# Design of Visualizations

## The Four Levels of Measurement

#### Qualitative or categorical types (non-numeric types)
1. **Nominal data**: pure labels without inherent order (no label is intrinsically greater or less than any other). Examples: movie genre and country. 
2. **Ordinal data**: labels with an intrinsic order or ranking (comparison operations can be made between values, but the magnitude of differences are not be well-defined). Examples: letter grade and ranking. 

#### Quantitative or numeric types
3. **Interval data**: numeric values where absolute differences are meaningful (addition and subtraction operations can be made). Example: temperature.
4. **Ratio data**: numeric values where relative differences are meaningful (multiplication and division operations can be made). Examples: word count, mass (kg).

All quantitative-type variables also come in one of two varieties: discrete and continuous.
- **Discrete** quantitative variables can only take on a specific set values at some maximum level of precision.
- **Continuous** quantitative variables can (hypothetically) take on values to any level of precision.

#### Lickert Scale Example

Technically, responses on these kinds of questions should be considered `ordinal` in nature. There is a clear order in response values, but it may not be the case that the differences between consecutive levels are consistent in size. The criteria to move between Strongly Disagree and Disagree might be different from the criteria between Agree and Strongly Agree. However, Likert data is often treated as `interval` to simplify analyses.

## What Experts Say About Visual Encodings?
Experts and researchers have determined the types of visual patterns that allow humans to best understand certain information. In general, humans are able to best understand data encoded with **positional changes** (differences in x- and y- position as we see with scatterplots) and **length changes** (differences in box heights as we see with bar charts and histograms).

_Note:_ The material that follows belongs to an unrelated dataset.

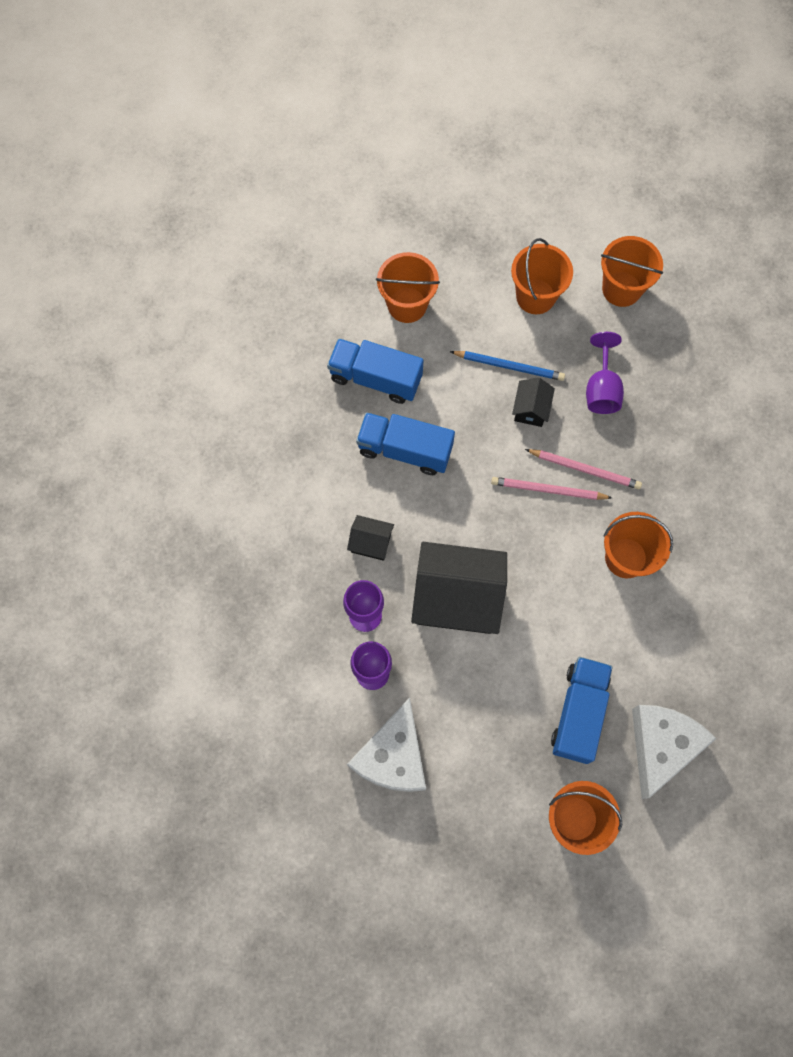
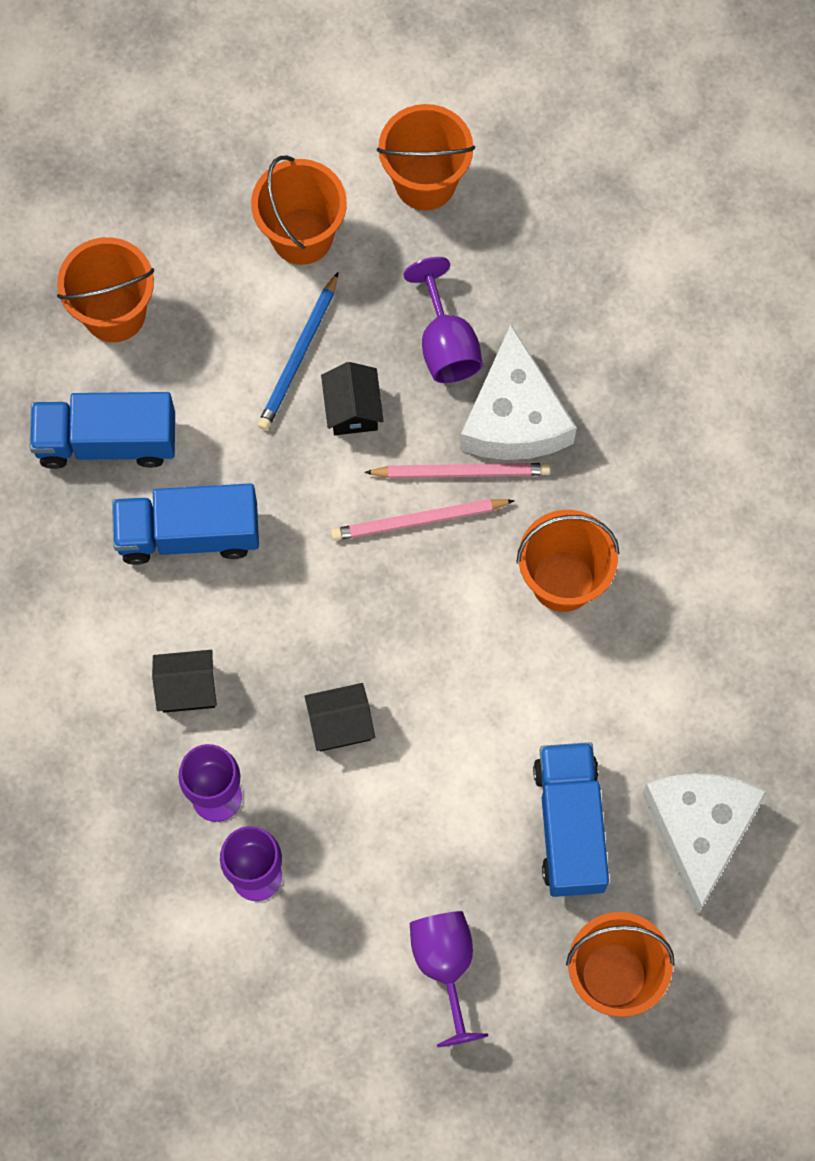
camera: 20 degrees left, 0 degrees up
(393, 756) = (328, 982): white cheese -> white cheese (514, 416)
(457, 598) = (340, 724): black house -> black house, size x0.46
(470, 772) = (445, 965): none -> purple goblet
(509, 366) = (299, 355): blue pencil -> blue pencil turned 120 degrees clockwise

Alternatively, humans *struggle* with understanding data encoded with **color hue changes** (as are unfortunately commonly used as an additional variable encoding in scatter plots) and **area changes** (as we see in pie charts, which often makes them not the best plot choice).

## Chart Junk
It's important to think about not only what to put in a chart but also what will be left out. [Chart junk](https://en.wikipedia.org/wiki/Chartjunk) refers to all visual elements in charts and graphs that are not necessary to comprehend the information represented on the graph or that distract the viewer from this information.

Examples of chart junk include:

- Heavy grid lines
- Unnecessary text
- Pictures surrounding the visual
- Shading or 3d components
- Ornamented chart axes

## Data Ink Ratio
The data-ink ratio, credited to Edward Tufte, is directly related to the idea of chart junk. 

$$ data\ ink\ ratio = \frac{amount \ of \ ink \ used \ to \ describe \ the \ data}{amount \ of \ ink \ used \ to \ describe \ everything \ else}$$

The more of the ink in your visual that is related to conveying the message in the data, the better.

Limiting chart junk increases the data-ink ratio.

## Design Integrity

Lie factor depicts the degree to which a visualization distorts or misrepresents the data values being plotted. It is calculated in the following way:

$$ lie\ factor = \frac{\Delta visual \ / \ visual_{start}}{\Delta data \ / \ data_{start}} $$

Any lie factor different than 1 suggests that a visual is distorting the data. When the factor is greater than 1, we are making an effect larger than it actually is and factors less than 1 are hiding the magnitude of an effect.

## Using Color
Three tips for using color effectively:
1. Before adding color to a visualization, start with black and white.
2. When using color, use less intense colors - not all the colors of the rainbow, which is the default in many software applications.
3. Color for communication. Use color to highlight your message and separate groups of interest. Don't add color just to have color in your visualization.

### Designing for Color Blindness
To be sensitive to those with colorblindness, you should use color palettes that **do not move from red to green** without using another element to distinguish this change like shape, position, or lightness. Both of these colors appear in a yellow tint to individuals with the most common types of colorblindness. Instead, **use colors on a blue to orange palette**.

Further Reading
- Tableau Blog: [5 tips on designing colorblind-friendly visualizations](https://www.tableau.com/about/blog/2016/4/examining-data-viz-rules-dont-use-red-green-together-53463)

## Additional Encodings
In general, **color and shape** are best for **categorical** variables, while the **size of marker** can assist in adding additional **quantitative data**.

Only use these additional encodings when absolutely necessary. Often, overuse of these additional encodings suggest you are providing too much information in a single plot. **Instead, it might be better to break the information into multiple individual messages**, so the audience can understand every aspect of your message.